Gürcü IDPlerin ve Abhaz Muhacirlerin dönüşü için çalışmaya eş zamanlı olarak başlamak gerekli. Abhazların (Abhazya’da) oranı artmalı. IDPler de dönmeli. Aksi takdirde Abhazya asla Avrupa’ya doğru yönelemeyecektir.
… Tiflis’te Abhazların kim olduğunu hatırlayan ve en azından bir kelime olsun Abhazca bilen kaç kişi var?
Abhaz halkının yüzde beşinin 1992-1993’deki savaşta öldürüldüğünü biliyor muyuz? Bir çok Abhaz aile en az bir ferdini bu savaşta kaybetti ve bir çok ailenin evinde onların fotoğraflarını görebilirsiniz. Bu insanlar Gürcistan ve Gürcüler için ne ifade ediyor? Onlar düşman mıydı?…
Abhazlarınkine olduğu gibi, silahlı çeteler ailelerine saldırsaydı Gürcülerin bir çoğu ne yapardı? Silaha sarılmazlar mıydı? Gelin samimi olalım ve birbirimizi anlamaya çalışalım.
… Son bir kaç yıldır savaş propagandası (Gürcü) ulusal kanalları kaplamış vaziyette. Savaş çağrısı yapıyorlar. Propogandif video-klipler için binlerce GEL harcanıyor. Abhazların olmadığı bir “Abhazya’ya Merhaba”. Yurtsever şarkıcılar boşalmış Sohum’da ilk olmak için acele ediyor. 50.000 GEL, Psou Nehri üzerindeki düşük kalitede militarist histeri için harcandı. SakarTVelo adlı (Gürcü) Savunma Bakanlığı tarafından fonlanan televizyon kanalında 2008 yazındaki faşist propagandayı hatırlayalım. O yaz (bu kanalın) programları Hitler’in konuşmalarından alıntılanmış aforizmalarla doluydu (“Bir şey tam olarak anlaşılmalı ki kaybedilmiş bir toprak Tanrıya yakarmakla ya da Milletler Cemiyeti’ndeki temennilerle geri kazanılmaz; bu sadece orduların gücüyle mümkün olabilir” Adolf Hitler 1932) ve tüm bunlar vergilerimizle fonlanıyordu.
… Hepimizin iyi bildiği şu slogan ne anlama geliyor; “Abhazya’yı yeniden kazanacağız!” Yeniden kazanacağımız Abhaz toprağı mıdır veya Abhaz halkı ve onlarla olan ilişkilerimiz midir? Kan ve ölüm pahasına (olacaksa) bu toprağa geri dönmeye değer mi? Gürcü toplumunun ihtiyacı olan nedir? İntikam mı yoksa Abhaz toplumu ile bir arada var olmak mı?

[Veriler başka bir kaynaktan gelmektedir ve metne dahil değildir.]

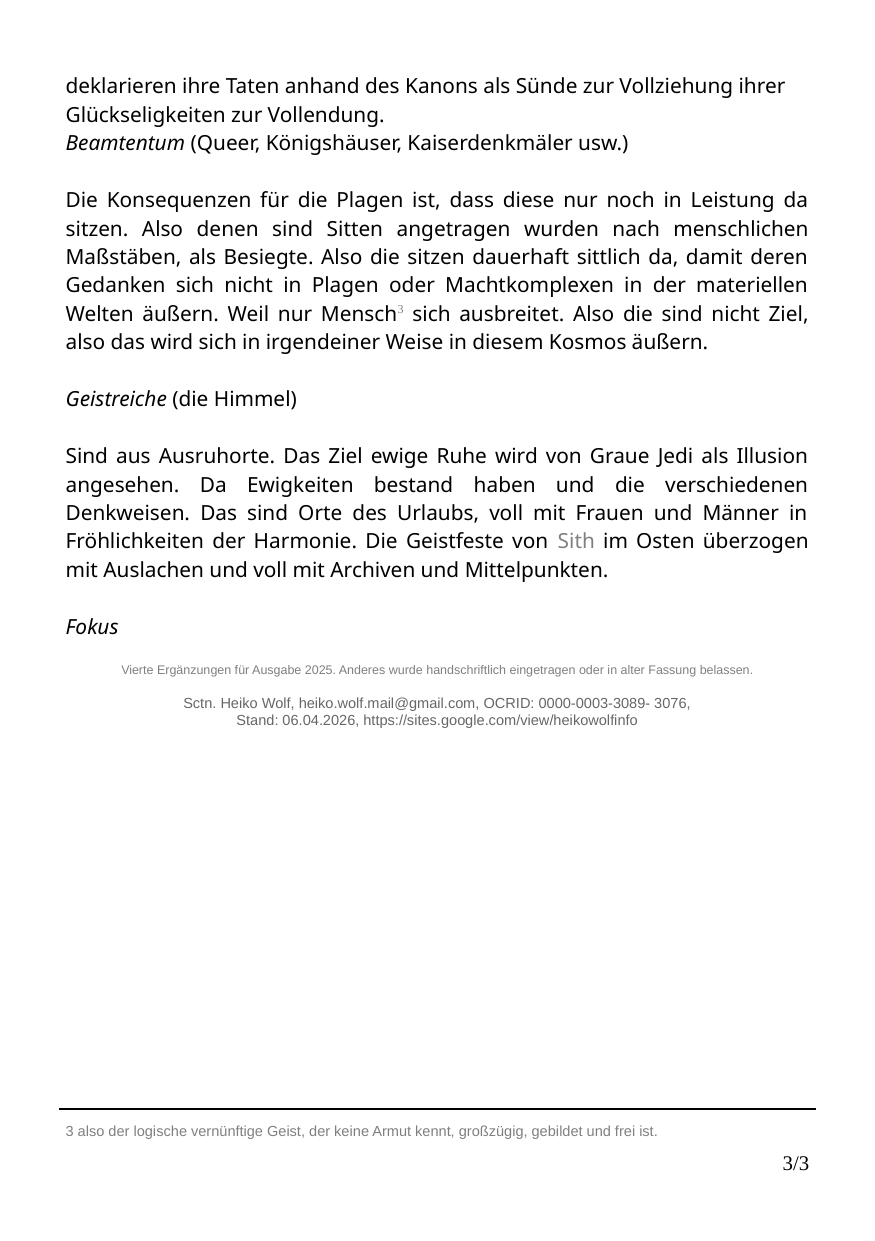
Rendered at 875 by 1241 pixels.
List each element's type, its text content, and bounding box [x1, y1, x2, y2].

Ne var ki Tsinvali’deki Ağustos 2008 savaşı sadece politik elitler arası bir savaş değildi. Toplumun ve politikacıların büyük bölümü bu savaşı destekledi. Hiç kimse hatta sivil toplum bile savaş karşıtı açıklamaları desteklemedi. Gürcü sivil toplum örgütlerinin büyük kısmının Temmuz 2008’de savaş karşıtı bildirgeye imza vermemesi çok acı bir olaydı.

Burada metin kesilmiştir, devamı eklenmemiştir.